Please turn the material below into a numbered list with one line per item, skipping blank lines and omitting the bracketed picture markers.

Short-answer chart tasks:
☆ ☆ ☆ ☆ ☆ ☆ ☆
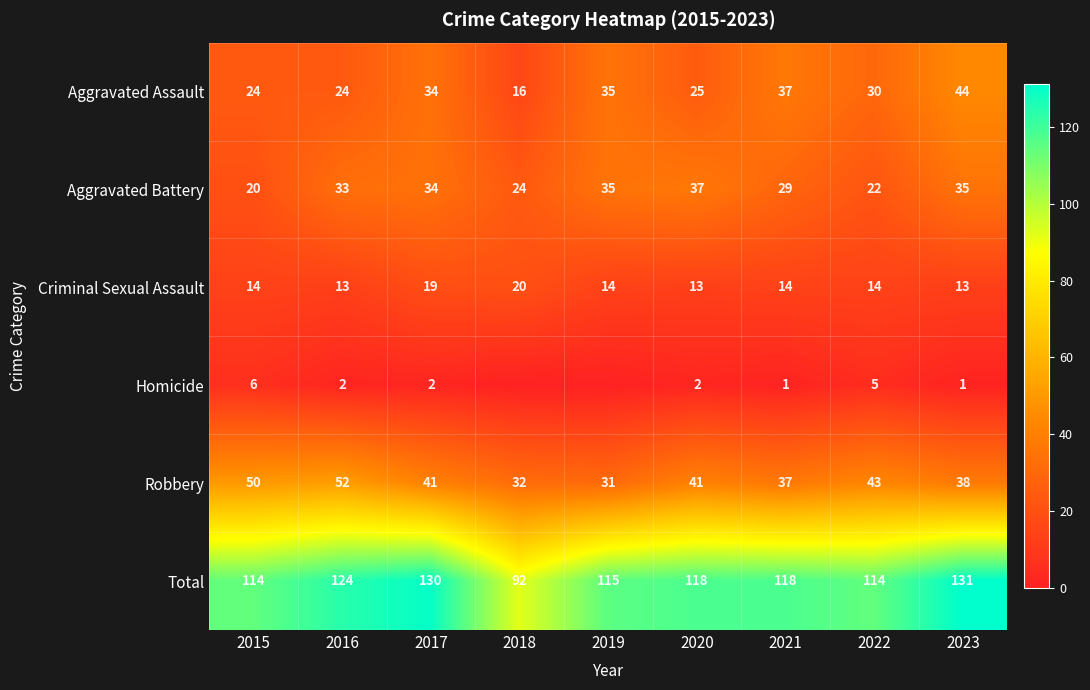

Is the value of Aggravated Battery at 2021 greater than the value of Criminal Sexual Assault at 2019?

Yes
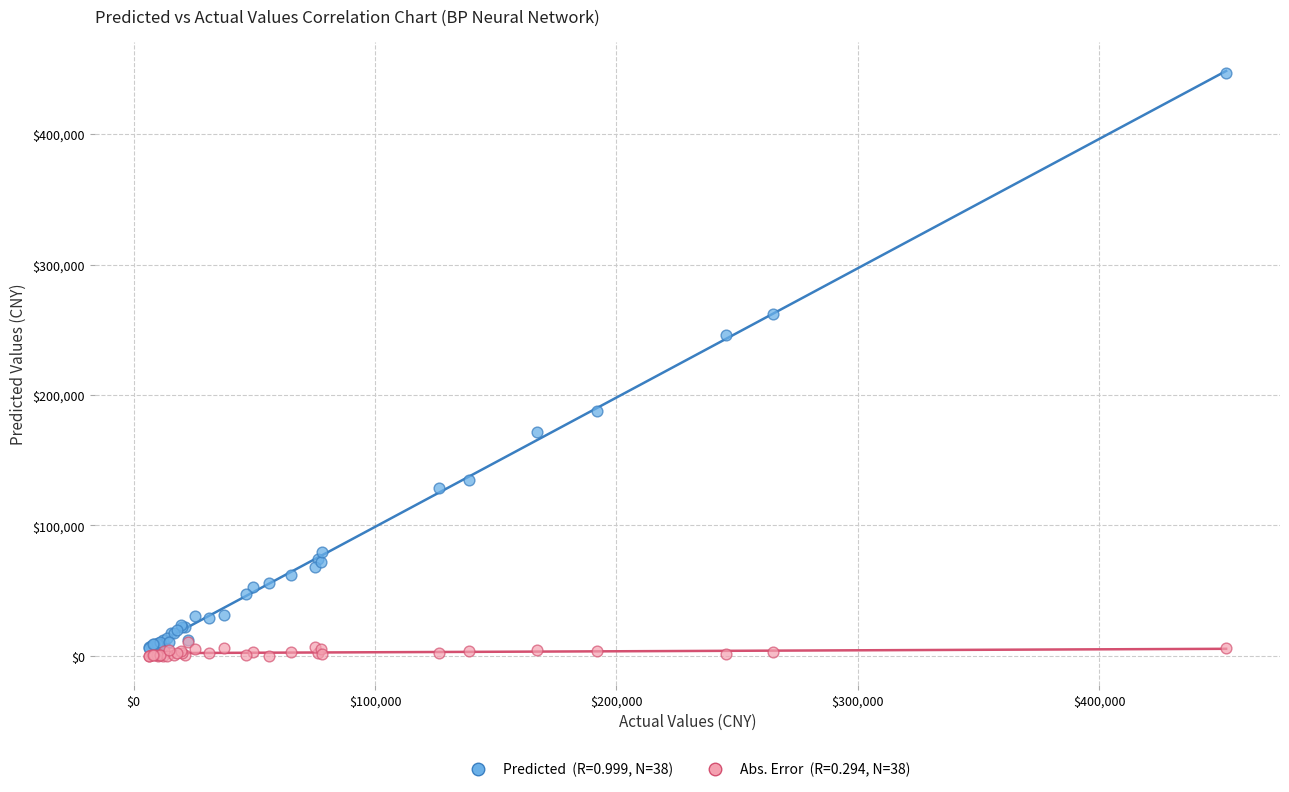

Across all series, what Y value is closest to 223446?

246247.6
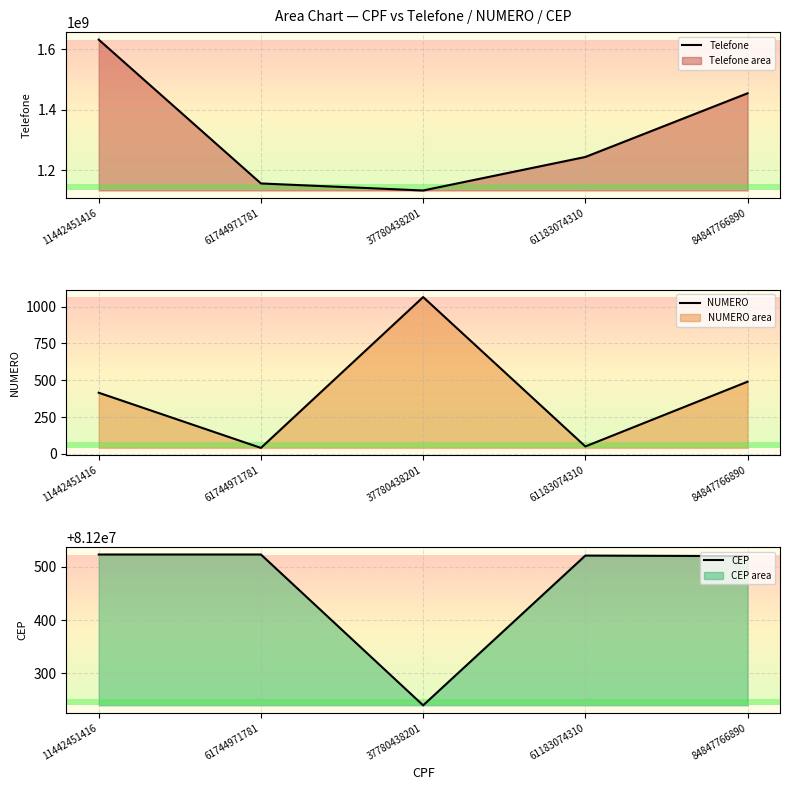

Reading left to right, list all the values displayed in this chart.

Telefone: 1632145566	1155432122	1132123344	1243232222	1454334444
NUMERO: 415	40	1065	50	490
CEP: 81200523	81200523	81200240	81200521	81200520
☆ ☆ ☆ ☆ ☆ ☆ ☆
**Answer space**
1. Is the value of Aggravated Battery at 2021 greater than the value of Criminal Sexual Assault at 2019?
2. Yes
3. Across all series, what Y value is closest to 223446?
4. 246247.6
5. Reading left to right, list all the values displayed in this chart.
6. Telefone: 1632145566	1155432122	1132123344	1243232222	1454334444
7. NUMERO: 415	40	1065	50	490
8. CEP: 81200523	81200523	81200240	81200521	81200520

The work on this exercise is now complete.